> **Instrução a**:
Responde a estas perguntas sobre o excerto:
(i) Em que Estados se dividiu a Checoslováquia?
(ii) Qual foi o resultado da votação do tratado de Maastricht em França?
(iii) Com quem diz o Dr. José Matos Correia estar inteiramente de acordo quanto ao uso da expressão "direito de veto"?
————————
A Checoslováquia que se dividiu na República Checa e na Eslováquia. O caso dramático da Jugoslávia com guerras civis. Os Estados Bálticos dividiram-se sem nenhuma perturbação militar. Mas, de facto, a vontade dos povos tem sido sempre esse. Eu não conheço nenhum movimento popular na história que tenha sido no sentido da unificação do poder político. Foi sempre ao contrário.

Permitam-me sublinhar, já agora, o seguinte. Voltando às lições da História, quando se tenta uma solução definitiva, devemos ponderar no seguinte: não há um único caso, (esta é uma regra sem excepção), que a História registe, em que o poder político não tenha soçobrado e decaído. Até o poder político mais imenso que alguma vez a humanidade viu, (o Império Romano), soçobrou. Quase 1.000 anos entre cair no Ocidente e cair no Oriente, 476 para 1453. Mas caiu. Não há nenhum poder político eterno. E portanto quando há este perigo da utopia de fazer as coisas primeiro e perguntar depois.

Ou quando se diz: “quem discorda é porque é antieuropeu porque não quer a Europa”, que é logo um anátema que se lança, como se metade dos povos e dentro de metade dos povos, metade de cada povo, fosse irresponsável, fosse anti-europeu. Era essa a conclusão que teríamos que tirar do resultado dos referendos.

Mesmo a França que é a campeã do vanguardismo da unificação europeia, quando foi da votação do tratado de Maastricht ficou 51%-49%. esta história de fazer primeiro e perguntar depois, antes de pensar que devia haver uma sedimentação, primeiro estabilização e depois afinamentos e não revoluções constantes, mutações constantes, sem primeiro se perceber o que está em causa, e quando as coisas estão feitas. Já se estava a mudar Nice e ainda nem todos os Estados tinham ratificado Nice – faz-me lembrar a história de um jovem cirurgião que quando pela primeira vez foi deixado à solta, o antigo professor perguntou-lhe: então a operação correu bem? E ele respondeu com ar espantado: A operação? Não era autópsia? (RISOS).

 

Dr. José Matos Correia

Relativamente a estas diferentes questões que foram colocadas, quanto à questão do veto. Estou inteiramente de acordo com o Dr. Teixeira Pinto no que diz respeito à utilização incorrecta da expressão, o que está em causa não é o direito de veto. Nós chamamos-lhe habitualmente um direito de veto porque o efeito que tem é vulgarmente designado por veto. Eu confesso que a questão do veto, seja qual for a matéria, não é uma questão que me perturbe particularmente, por razões de ordem vária.
————————
> **Instrução b**: Apresenta sob a forma de lista numerada as linhas das entradas entre a que contém "scientific name: Bromelia pinguin" e a que contém "scientific name: Larus argentatus", ambas incluídas, sem as linhas em branco. Deixa as imagens fora da resposta.

Algumas entradas
————————
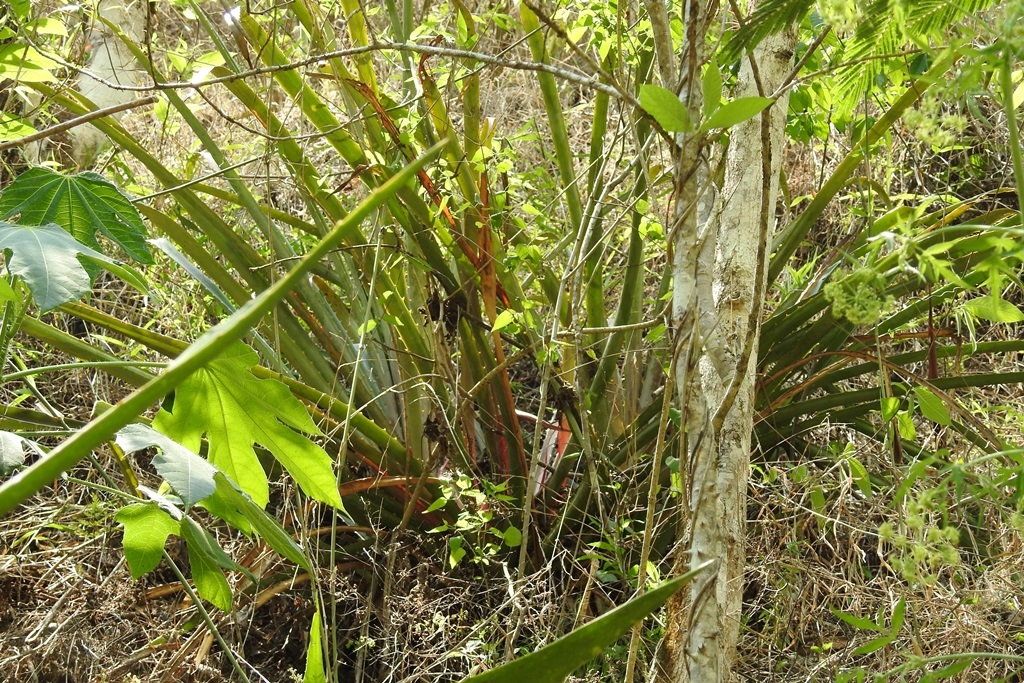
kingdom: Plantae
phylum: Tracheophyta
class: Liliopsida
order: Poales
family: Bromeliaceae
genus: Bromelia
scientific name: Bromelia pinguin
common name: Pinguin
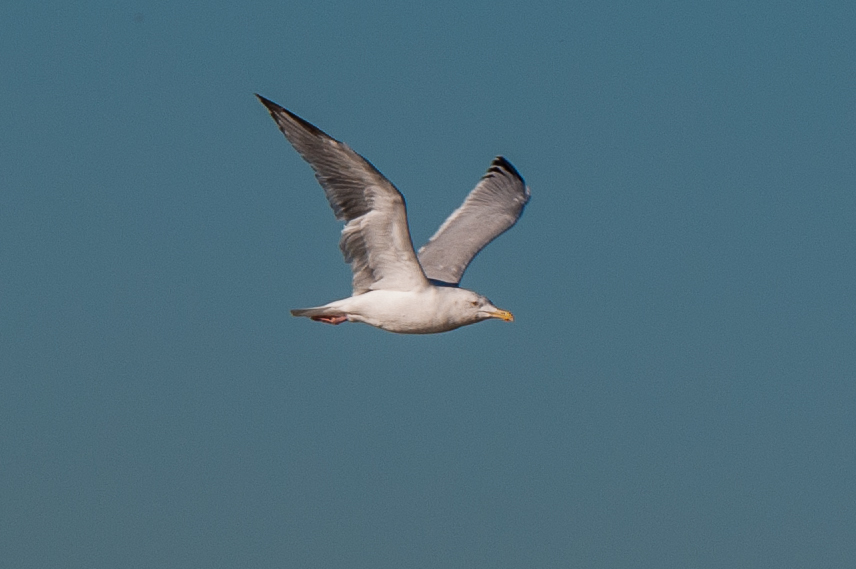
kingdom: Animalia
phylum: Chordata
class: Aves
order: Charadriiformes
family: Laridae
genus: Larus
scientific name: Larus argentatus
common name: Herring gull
————————
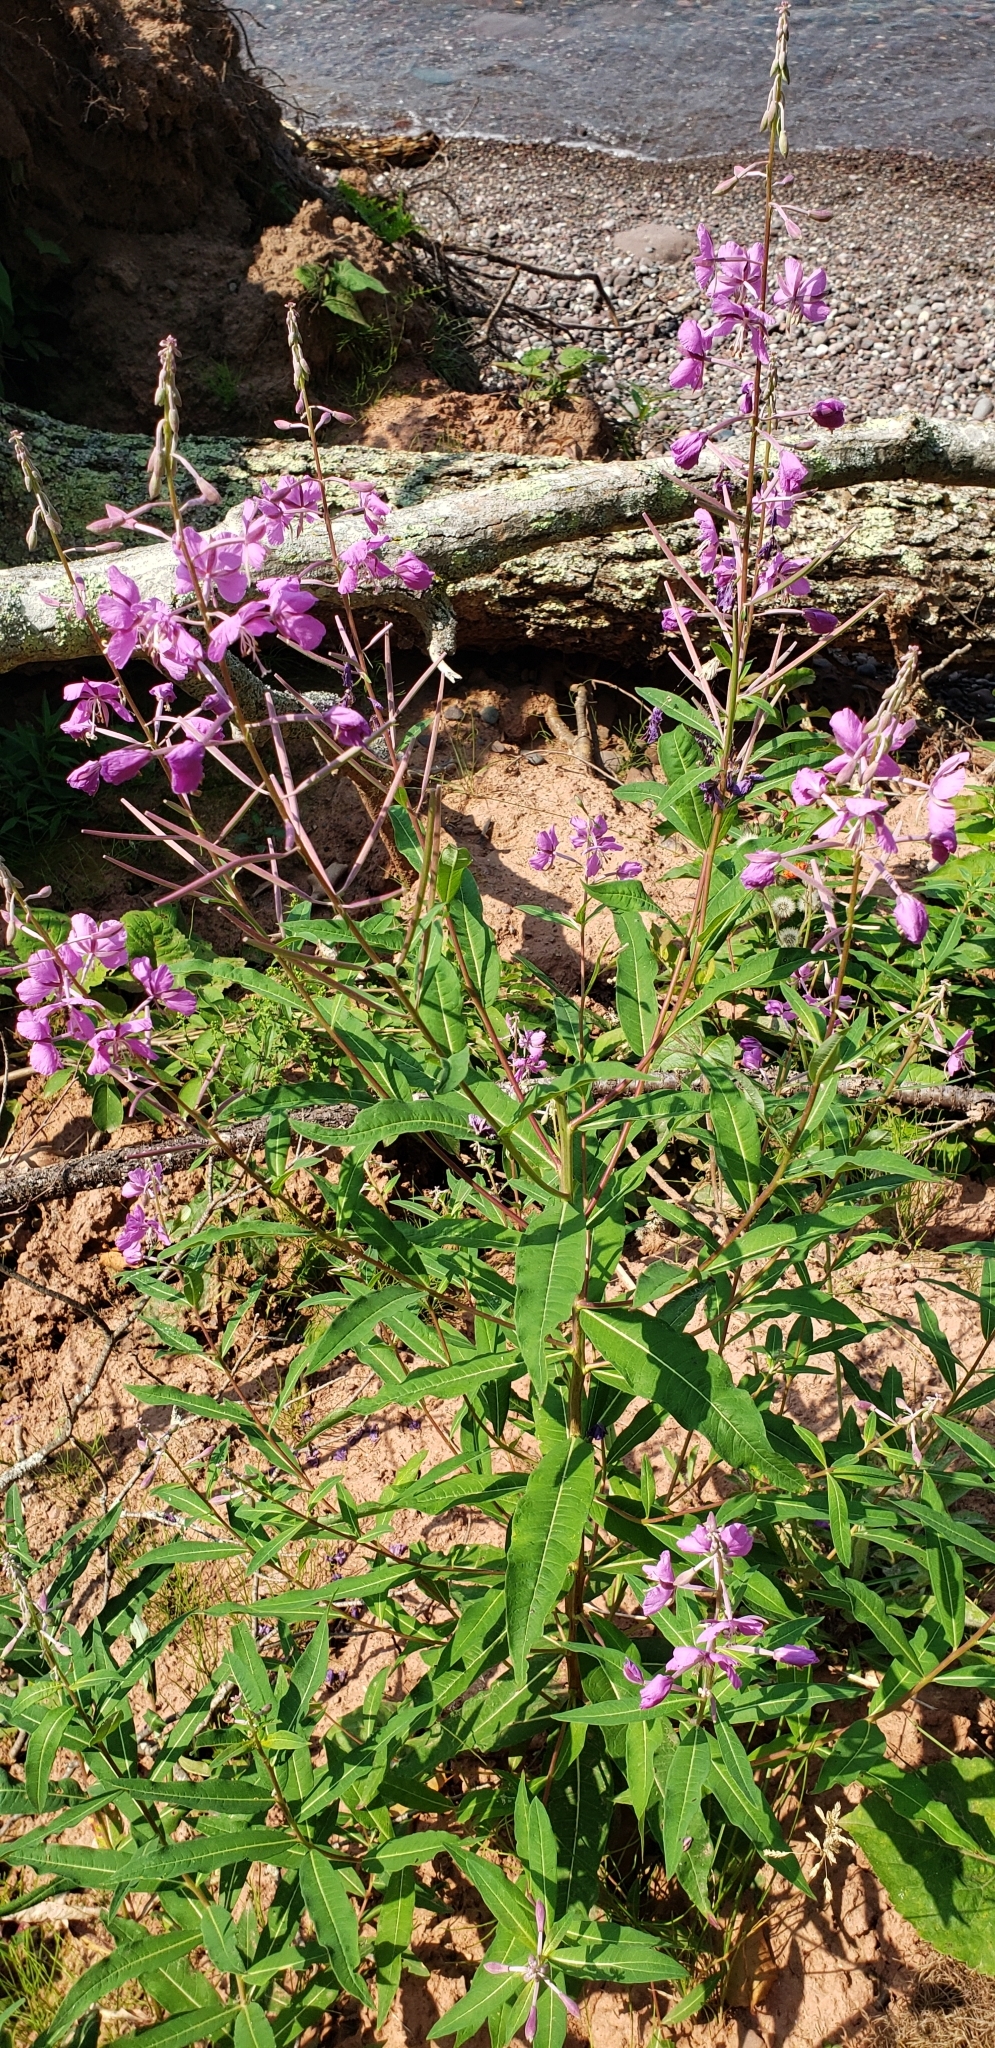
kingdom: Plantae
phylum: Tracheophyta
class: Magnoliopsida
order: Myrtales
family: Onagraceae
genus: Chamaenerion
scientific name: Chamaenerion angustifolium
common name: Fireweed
————————
> **Resposta escrita a**:
(i) Na República Checa e na Eslováquia.
(ii) 51%-49%.
(iii) Com o Dr. Teixeira Pinto.

> **Resposta escrita b**:
1. scientific name: Bromelia pinguin
2. common name: Pinguin
3. kingdom: Animalia
4. phylum: Chordata
5. class: Aves
6. order: Charadriiformes
7. family: Laridae
8. genus: Larus
9. scientific name: Larus argentatus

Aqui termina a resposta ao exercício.